# GIVEN RECORDS

==============================

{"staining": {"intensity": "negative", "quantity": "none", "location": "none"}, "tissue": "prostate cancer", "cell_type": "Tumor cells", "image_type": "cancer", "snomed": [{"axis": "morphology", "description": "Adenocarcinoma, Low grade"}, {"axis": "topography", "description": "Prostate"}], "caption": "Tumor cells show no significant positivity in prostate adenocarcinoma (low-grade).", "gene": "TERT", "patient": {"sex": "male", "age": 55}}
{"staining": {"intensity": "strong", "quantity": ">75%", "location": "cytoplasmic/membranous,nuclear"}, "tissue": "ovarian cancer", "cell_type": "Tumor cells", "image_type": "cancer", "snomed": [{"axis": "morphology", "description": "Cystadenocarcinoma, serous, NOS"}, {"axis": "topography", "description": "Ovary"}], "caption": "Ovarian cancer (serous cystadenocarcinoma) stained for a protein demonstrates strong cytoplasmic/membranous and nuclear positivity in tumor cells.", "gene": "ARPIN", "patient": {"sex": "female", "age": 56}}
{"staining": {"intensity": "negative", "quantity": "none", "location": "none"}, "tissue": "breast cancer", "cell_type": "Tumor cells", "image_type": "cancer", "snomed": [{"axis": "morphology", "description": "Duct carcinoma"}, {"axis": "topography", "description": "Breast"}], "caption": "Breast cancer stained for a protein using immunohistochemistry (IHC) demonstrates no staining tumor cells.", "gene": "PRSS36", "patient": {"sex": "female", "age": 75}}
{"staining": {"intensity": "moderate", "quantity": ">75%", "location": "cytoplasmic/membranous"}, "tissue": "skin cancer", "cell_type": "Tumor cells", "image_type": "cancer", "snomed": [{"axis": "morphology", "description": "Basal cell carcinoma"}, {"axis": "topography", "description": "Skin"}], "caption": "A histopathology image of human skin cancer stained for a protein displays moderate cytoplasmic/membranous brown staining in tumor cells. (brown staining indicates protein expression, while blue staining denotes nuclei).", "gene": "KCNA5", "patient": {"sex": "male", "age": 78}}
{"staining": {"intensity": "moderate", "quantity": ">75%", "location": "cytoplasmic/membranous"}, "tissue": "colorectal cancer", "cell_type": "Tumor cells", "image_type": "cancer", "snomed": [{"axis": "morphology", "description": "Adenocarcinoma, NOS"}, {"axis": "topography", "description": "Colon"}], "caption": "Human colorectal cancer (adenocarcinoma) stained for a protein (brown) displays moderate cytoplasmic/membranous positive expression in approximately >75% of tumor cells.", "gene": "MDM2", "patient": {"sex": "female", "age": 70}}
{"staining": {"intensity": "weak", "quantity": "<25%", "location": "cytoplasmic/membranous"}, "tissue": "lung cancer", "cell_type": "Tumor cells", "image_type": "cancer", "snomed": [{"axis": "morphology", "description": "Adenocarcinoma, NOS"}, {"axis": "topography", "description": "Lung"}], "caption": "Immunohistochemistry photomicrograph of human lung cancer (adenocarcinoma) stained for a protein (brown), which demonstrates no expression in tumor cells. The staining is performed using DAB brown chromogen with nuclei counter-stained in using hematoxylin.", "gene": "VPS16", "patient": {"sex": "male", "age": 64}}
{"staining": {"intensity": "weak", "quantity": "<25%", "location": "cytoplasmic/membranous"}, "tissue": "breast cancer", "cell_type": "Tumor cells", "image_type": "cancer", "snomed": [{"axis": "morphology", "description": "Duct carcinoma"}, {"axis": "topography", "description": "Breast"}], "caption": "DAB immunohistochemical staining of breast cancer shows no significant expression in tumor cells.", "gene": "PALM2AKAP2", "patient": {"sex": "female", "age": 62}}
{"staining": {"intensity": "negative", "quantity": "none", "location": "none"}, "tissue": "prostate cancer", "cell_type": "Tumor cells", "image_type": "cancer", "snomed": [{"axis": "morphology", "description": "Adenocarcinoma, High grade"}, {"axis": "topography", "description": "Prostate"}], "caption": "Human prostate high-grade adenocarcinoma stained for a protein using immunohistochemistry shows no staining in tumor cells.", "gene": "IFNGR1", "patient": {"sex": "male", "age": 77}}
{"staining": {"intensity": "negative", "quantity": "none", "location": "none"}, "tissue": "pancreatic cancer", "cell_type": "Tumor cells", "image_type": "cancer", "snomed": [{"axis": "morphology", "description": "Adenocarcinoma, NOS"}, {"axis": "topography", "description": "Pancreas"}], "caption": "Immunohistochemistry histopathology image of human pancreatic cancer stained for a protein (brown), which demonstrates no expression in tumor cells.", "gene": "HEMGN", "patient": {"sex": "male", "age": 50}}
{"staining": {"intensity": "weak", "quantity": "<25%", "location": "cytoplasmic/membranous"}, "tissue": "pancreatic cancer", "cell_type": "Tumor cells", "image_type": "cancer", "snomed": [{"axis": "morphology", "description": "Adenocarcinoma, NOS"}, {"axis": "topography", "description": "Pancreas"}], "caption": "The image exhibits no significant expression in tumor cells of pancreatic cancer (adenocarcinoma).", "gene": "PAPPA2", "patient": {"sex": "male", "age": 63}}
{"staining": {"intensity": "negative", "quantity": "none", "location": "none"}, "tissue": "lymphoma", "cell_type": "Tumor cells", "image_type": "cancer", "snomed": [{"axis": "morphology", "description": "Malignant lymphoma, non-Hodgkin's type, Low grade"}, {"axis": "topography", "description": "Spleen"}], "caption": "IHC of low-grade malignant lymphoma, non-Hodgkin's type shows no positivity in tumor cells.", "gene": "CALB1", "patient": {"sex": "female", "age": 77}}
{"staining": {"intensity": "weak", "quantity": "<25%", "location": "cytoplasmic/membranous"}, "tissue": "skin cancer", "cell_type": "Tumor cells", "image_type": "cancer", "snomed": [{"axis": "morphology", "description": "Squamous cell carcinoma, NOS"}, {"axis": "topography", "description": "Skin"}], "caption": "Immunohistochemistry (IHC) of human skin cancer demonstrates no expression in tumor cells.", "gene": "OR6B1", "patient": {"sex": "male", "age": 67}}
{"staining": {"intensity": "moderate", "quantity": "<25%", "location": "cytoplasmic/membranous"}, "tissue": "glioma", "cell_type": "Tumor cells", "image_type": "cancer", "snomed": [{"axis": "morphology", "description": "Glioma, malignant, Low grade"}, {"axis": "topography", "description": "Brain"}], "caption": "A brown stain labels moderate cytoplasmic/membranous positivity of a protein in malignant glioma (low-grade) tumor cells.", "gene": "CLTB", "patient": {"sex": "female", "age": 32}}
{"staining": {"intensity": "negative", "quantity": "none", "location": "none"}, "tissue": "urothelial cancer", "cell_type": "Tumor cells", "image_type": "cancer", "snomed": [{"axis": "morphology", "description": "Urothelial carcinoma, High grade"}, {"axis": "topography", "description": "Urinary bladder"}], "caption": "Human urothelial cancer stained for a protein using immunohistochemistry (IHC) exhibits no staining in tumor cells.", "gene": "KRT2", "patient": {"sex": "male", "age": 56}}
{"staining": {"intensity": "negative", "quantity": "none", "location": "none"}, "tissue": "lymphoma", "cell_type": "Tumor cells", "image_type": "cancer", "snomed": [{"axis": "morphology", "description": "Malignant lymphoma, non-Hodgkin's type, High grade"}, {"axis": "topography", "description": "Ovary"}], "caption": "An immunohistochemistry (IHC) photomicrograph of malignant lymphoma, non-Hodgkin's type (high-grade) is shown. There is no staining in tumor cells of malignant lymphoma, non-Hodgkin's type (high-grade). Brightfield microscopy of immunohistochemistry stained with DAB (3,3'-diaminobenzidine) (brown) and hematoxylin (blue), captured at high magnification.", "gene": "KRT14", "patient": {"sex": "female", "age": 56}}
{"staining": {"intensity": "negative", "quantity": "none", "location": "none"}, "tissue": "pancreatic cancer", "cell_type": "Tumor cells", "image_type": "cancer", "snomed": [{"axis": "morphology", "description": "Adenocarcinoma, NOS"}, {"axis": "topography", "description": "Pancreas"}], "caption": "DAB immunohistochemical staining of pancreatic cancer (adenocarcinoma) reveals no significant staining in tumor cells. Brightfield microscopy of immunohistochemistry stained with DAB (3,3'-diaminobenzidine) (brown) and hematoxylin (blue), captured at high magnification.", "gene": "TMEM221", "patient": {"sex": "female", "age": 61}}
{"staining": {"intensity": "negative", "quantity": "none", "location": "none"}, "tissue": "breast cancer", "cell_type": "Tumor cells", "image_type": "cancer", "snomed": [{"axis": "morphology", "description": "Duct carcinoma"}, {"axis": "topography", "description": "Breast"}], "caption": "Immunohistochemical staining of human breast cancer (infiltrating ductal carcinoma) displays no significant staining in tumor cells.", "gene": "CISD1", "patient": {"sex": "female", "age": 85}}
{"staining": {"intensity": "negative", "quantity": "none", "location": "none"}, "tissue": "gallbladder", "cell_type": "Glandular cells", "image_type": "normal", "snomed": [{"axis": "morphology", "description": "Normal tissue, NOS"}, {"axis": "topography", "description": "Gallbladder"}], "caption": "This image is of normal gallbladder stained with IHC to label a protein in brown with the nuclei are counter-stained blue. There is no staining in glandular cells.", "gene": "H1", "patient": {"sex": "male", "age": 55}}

==============================

# YOUR GOAL
Look through the entries for lines containing the word "microscopy" and return each one.

# RESPONSE TO THIS EXERCISE
{"staining": {"intensity": "negative", "quantity": "none", "location": "none"}, "tissue": "lymphoma", "cell_type": "Tumor cells", "image_type": "cancer", "snomed": [{"axis": "morphology", "description": "Malignant lymphoma, non-Hodgkin's type, High grade"}, {"axis": "topography", "description": "Ovary"}], "caption": "An immunohistochemistry (IHC) photomicrograph of malignant lymphoma, non-Hodgkin's type (high-grade) is shown. There is no staining in tumor cells of malignant lymphoma, non-Hodgkin's type (high-grade). Brightfield microscopy of immunohistochemistry stained with DAB (3,3'-diaminobenzidine) (brown) and hematoxylin (blue), captured at high magnification.", "gene": "KRT14", "patient": {"sex": "female", "age": 56}}
{"staining": {"intensity": "negative", "quantity": "none", "location": "none"}, "tissue": "pancreatic cancer", "cell_type": "Tumor cells", "image_type": "cancer", "snomed": [{"axis": "morphology", "description": "Adenocarcinoma, NOS"}, {"axis": "topography", "description": "Pancreas"}], "caption": "DAB immunohistochemical staining of pancreatic cancer (adenocarcinoma) reveals no significant staining in tumor cells. Brightfield microscopy of immunohistochemistry stained with DAB (3,3'-diaminobenzidine) (brown) and hematoxylin (blue), captured at high magnification.", "gene": "TMEM221", "patient": {"sex": "female", "age": 61}}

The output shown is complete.